Work instruction =>
Return the run of lines below that opens with the line containing "710 425 19.40" and closes with the line containing "944 668 12.52", keeping each one exact.

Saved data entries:
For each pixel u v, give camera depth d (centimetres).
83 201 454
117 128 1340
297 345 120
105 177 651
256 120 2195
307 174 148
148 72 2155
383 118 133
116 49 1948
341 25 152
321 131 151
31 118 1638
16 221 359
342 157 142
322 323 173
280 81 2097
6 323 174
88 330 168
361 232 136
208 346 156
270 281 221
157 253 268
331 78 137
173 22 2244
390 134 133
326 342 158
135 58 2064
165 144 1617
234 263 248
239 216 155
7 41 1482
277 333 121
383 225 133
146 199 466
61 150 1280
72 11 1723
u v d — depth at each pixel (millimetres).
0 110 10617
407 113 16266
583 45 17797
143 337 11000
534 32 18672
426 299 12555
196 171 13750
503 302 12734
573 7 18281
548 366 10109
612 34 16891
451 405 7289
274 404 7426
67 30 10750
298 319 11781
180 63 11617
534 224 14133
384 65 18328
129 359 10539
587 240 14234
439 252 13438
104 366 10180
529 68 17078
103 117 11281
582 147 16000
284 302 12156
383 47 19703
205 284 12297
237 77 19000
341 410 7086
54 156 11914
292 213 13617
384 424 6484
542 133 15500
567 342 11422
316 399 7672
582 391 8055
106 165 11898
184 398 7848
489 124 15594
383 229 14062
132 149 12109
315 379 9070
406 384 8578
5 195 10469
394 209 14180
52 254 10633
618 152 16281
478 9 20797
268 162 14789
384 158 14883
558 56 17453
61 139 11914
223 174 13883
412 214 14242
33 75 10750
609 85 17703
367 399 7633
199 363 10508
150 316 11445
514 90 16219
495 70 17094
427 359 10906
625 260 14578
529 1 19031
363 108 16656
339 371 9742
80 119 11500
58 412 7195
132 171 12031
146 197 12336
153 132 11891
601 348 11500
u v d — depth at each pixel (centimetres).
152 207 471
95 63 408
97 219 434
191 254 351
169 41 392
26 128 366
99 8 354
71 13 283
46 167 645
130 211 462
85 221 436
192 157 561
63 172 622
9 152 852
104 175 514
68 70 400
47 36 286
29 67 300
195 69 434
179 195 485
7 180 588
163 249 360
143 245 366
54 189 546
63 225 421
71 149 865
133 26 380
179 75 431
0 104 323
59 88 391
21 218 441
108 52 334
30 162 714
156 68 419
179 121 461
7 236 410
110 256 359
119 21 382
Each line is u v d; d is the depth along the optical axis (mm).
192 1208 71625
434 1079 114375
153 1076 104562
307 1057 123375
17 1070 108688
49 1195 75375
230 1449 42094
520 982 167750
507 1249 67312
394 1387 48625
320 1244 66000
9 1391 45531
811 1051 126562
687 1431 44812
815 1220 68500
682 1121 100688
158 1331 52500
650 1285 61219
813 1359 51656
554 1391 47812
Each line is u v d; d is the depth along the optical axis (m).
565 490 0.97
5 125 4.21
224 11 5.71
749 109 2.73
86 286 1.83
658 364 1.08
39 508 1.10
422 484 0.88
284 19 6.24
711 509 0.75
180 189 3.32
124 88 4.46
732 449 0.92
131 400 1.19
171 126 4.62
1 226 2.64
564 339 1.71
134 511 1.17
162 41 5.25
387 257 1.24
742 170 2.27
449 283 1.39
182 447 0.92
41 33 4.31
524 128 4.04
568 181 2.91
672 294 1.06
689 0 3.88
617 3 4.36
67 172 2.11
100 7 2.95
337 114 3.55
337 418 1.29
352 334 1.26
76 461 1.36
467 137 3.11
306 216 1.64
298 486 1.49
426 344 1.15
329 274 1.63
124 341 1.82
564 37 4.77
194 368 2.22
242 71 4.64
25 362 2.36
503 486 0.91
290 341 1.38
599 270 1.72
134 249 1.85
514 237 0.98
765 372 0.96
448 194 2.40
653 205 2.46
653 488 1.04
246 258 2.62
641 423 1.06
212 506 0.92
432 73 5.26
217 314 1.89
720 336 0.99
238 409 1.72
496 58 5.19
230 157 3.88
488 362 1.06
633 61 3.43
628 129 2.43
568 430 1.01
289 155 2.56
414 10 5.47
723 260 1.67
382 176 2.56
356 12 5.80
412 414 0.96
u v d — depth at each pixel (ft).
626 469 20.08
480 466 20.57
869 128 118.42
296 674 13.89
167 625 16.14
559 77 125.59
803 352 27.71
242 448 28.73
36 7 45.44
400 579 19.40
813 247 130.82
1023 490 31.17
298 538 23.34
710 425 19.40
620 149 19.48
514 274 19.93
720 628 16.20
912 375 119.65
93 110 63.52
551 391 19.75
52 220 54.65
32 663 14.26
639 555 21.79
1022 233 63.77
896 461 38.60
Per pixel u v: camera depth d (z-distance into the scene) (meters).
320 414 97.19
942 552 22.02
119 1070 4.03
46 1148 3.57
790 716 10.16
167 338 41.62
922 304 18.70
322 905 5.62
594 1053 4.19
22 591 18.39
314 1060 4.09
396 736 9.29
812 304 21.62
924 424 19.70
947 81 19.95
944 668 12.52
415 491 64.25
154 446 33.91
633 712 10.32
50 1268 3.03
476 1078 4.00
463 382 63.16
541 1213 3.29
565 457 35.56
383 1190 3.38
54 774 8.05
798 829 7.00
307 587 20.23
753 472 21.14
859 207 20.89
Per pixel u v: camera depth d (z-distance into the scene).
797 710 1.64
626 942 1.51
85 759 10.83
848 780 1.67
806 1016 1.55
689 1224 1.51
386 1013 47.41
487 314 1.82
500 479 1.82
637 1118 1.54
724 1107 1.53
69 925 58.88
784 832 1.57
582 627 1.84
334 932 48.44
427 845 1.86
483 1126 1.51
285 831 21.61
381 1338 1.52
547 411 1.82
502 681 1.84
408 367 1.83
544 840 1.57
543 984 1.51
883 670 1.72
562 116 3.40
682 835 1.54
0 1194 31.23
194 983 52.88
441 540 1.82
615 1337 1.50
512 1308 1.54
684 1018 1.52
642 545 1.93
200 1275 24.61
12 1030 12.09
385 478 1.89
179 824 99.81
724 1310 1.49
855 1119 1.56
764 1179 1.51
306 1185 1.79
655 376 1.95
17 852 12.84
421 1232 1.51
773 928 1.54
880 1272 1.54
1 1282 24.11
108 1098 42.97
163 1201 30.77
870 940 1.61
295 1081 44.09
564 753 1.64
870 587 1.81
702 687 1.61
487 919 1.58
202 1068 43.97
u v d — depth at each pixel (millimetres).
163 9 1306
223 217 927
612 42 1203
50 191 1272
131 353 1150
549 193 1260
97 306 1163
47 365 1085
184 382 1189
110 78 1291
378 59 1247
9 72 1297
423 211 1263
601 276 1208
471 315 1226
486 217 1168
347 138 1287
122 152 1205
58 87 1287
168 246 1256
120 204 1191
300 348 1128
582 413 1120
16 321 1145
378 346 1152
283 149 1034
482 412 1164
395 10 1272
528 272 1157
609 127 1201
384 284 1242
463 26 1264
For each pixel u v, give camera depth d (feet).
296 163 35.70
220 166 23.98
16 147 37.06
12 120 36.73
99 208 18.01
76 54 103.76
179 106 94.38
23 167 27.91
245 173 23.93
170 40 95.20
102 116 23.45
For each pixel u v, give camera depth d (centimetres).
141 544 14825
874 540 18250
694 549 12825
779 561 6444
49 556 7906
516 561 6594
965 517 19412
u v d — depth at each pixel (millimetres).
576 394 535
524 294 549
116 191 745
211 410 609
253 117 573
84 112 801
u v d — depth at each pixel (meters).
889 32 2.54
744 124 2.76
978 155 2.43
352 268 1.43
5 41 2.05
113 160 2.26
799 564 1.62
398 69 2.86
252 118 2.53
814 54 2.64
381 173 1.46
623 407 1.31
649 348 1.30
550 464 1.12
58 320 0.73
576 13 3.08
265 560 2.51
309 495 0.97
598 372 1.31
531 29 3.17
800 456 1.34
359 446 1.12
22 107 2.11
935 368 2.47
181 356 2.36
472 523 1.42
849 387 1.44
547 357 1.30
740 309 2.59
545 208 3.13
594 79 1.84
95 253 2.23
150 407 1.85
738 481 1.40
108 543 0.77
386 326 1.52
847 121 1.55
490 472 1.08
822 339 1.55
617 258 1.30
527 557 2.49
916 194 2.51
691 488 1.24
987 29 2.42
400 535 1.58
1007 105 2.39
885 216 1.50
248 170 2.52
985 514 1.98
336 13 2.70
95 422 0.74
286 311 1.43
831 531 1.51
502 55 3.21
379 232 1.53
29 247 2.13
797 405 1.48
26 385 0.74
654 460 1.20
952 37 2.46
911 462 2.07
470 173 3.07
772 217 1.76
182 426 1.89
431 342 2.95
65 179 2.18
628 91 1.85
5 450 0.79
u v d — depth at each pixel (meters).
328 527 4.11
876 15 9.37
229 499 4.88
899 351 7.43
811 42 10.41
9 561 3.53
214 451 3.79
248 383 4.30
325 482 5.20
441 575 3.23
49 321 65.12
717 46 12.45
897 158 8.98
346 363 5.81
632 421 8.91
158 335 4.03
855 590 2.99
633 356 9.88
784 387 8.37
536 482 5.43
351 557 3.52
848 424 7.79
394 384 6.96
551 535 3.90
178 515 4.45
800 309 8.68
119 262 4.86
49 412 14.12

Response to this exercise =>
710 425 19.40
620 149 19.48
514 274 19.93
720 628 16.20
912 375 119.65
93 110 63.52
551 391 19.75
52 220 54.65
32 663 14.26
639 555 21.79
1022 233 63.77
896 461 38.60
Per pixel u v: camera depth d (z-distance into the scene) (meters).
320 414 97.19
942 552 22.02
119 1070 4.03
46 1148 3.57
790 716 10.16
167 338 41.62
922 304 18.70
322 905 5.62
594 1053 4.19
22 591 18.39
314 1060 4.09
396 736 9.29
812 304 21.62
924 424 19.70
947 81 19.95
944 668 12.52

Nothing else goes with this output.